Il 22esimo film Pixar in 25 anni non è un capolavoro, ma è Pixar: elogio della fratellanza, derivativo però incantato, insomma, discreto

25 Febbraio 2020
3/5
Onward – Oltre la magia

Il 19 novembre del 2020 la gloriosa Pixar festeggerà il 25° anniversario del suo primo film, e primo capolavoro, Toy Story. Dal 1995 sin qua la società d’animazione poi acquisita da Disney ha sfornato 22 titoli, ultimo dei quali Onward, previsto in sala il 5 marzo e poi slittato al 16 aprile per le complicanze cinematografiche del Corona virus.

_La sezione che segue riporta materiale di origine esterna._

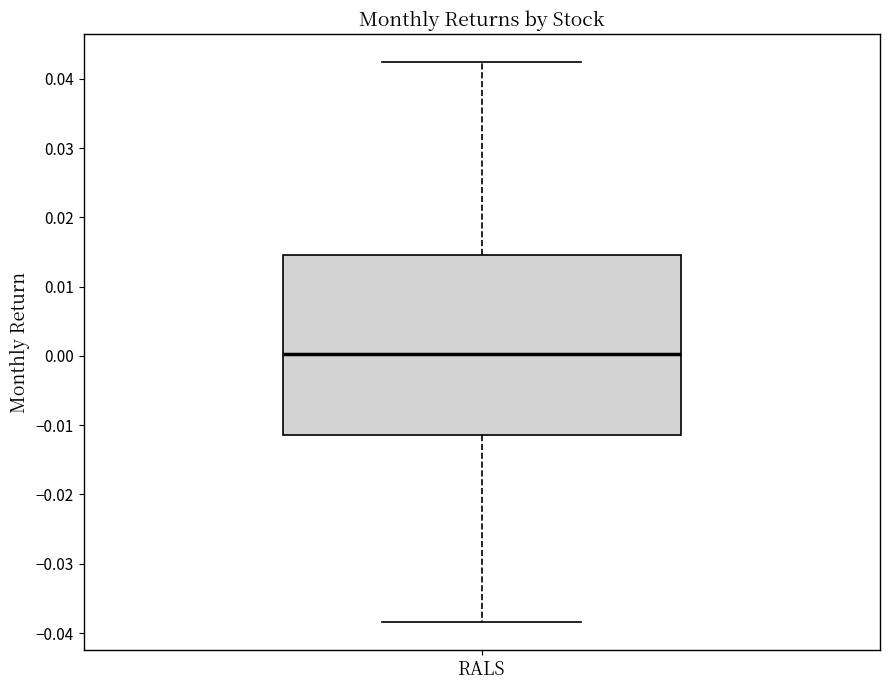

Transcribe this box plot: give where the median line is, the range the box spans, and where the two whiskers end, as read against the y-axis. The values are not printed on the chart, so give them approximately, as read against the axis.

median 0.000, box -0.011 to 0.015, whiskers -0.038 to 0.042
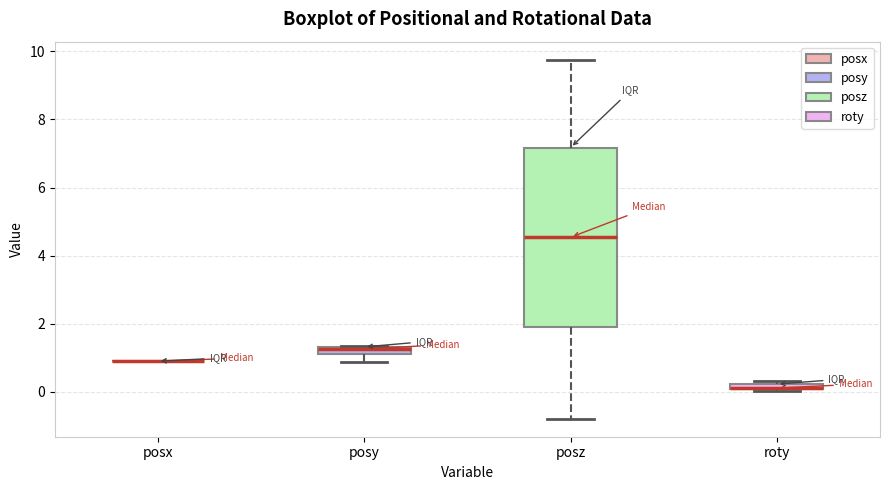

Where is the upper edge of the box for roty on the y-axis? The values are not printed on the chart, so give them approximately, as read against the axis.

0.2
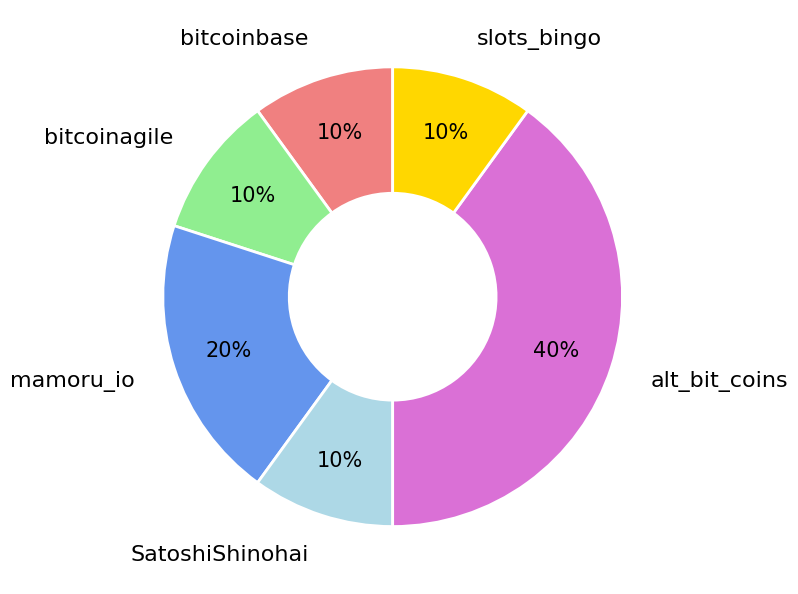

Which slice is the largest?

alt_bit_coins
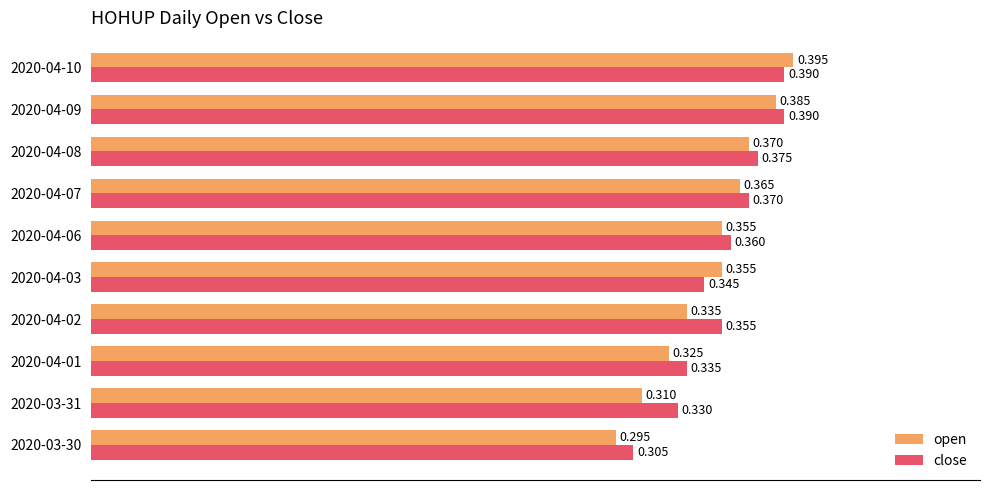

Which series changed the most between 2020-04-03 and 2020-04-10?

close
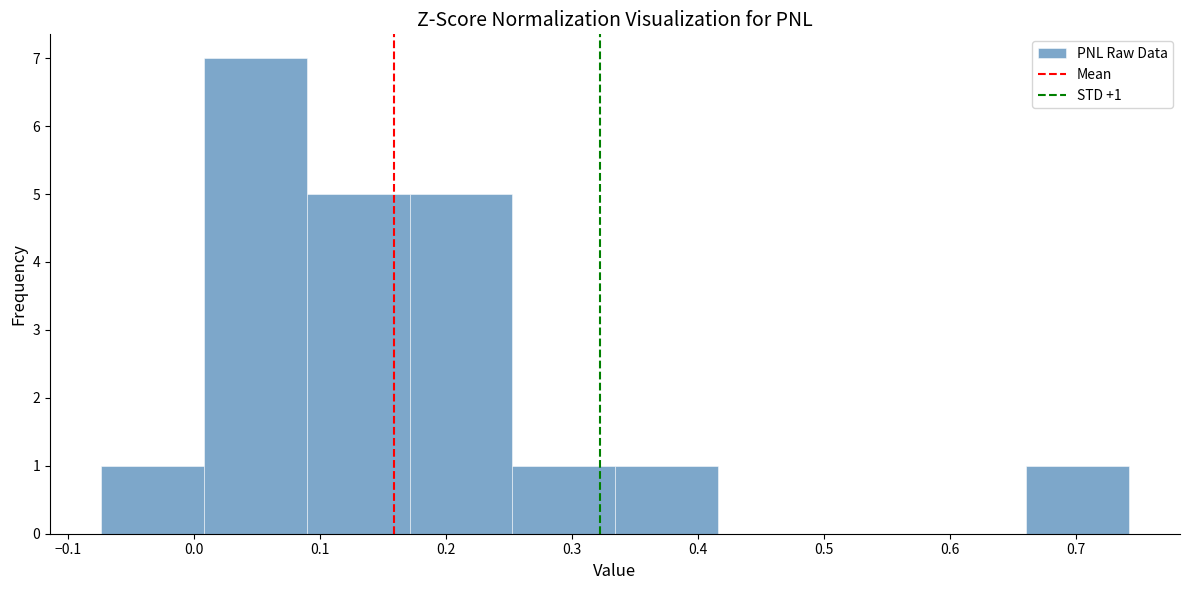

Which range on the x-axis has the tallest bar?

0.01 to 0.09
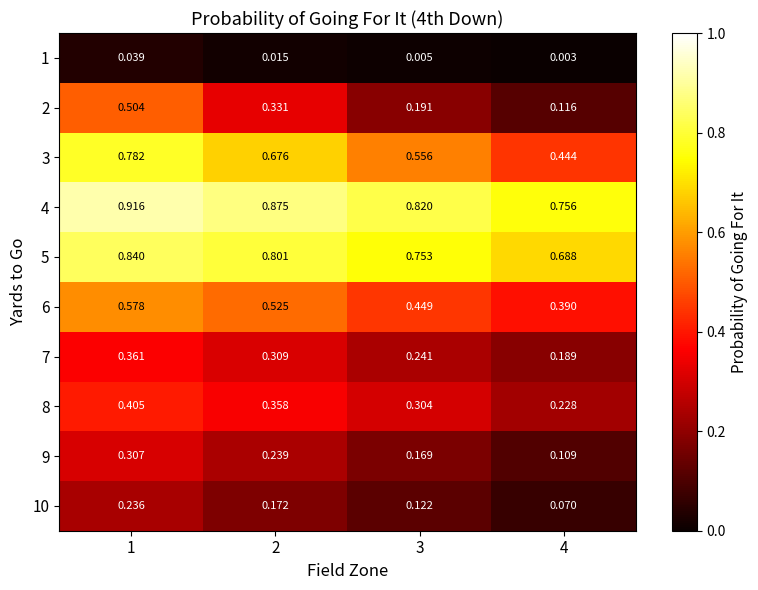

Is the value of 4 at 2 greater than the value of 10 at 3?

Yes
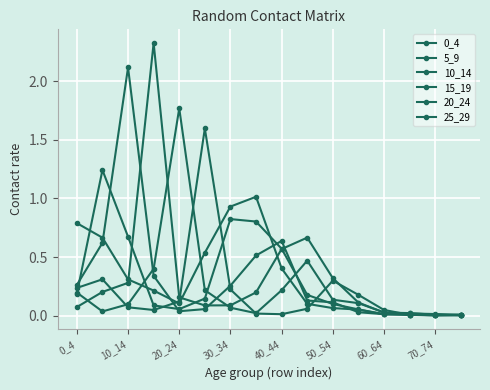

Between which two adjacent categories do 0_4 and 20_24 first intersect?

20_24 and 30_34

Diretto e co-sceneggiato da Dan Scanlon (Monsters University), Onward (traduzione: “In avanti”) inquadra la straordinaria avventura di due fratelli elfi, il minore, compito, insicuro Ian e il metallaro, mitologico e ingombrante Barley, alla ricerca del padre perduto, ovvero defunto, che ritorna magicamente in vita seppur dimezzato (dalla cintola in giù). Per averlo per intero, nel giorno del sedicesimo compleanno di Ian dovranno partire dal natio paese di New Mushroomtom, popolato da elfi, orchi, centauri, ciclopi piccolo-borghesi, ossia addomesticati , umanizzati e non più soprannaturali, e riscoprire quel (non) piccolo mondo antico che tenne a battesimo le gesta immaginifiche degli antenati, e che forse è ancora – questo il credo di Barley, che fa di gioco di ruolo mappa e missione.

Già, “long ago, the world was full of wonder”, come da incipit, e sarà compito di Ian e Barley rispolverare questa meraviglia perduta, anzi, trascurata, richiamando a sé volenti o nolenti la madre premurosa, il suo nuovo compagno centauro e poliziotto, l’incredibile Manticora e altre creature. Obiettivo, scopriremo non è tanto riabbracciare il padre, ma rafforzare la fratellanza: riusciranno i nostri eroi?

Derivativo, e non poco: da tutto Spielberg ai Goonies, da Harry Potter al Signore degli Anelli, passando per Un weekend con il morto e, dicunt, la biografia dello stesso Scanlon, Onward – titolo debole, invero, e il sottotitolo italiano Oltre la magia non è risolutorio – non crede fino in fondo in se stesso, ha una storia non inedita e comprimari non all’altezza, ma il suo cuore – il rapporto fraterno – è gratificante, e le chicche qui e là non mancano. Old but gold, al più argento, dai, ma sempre Pixar è.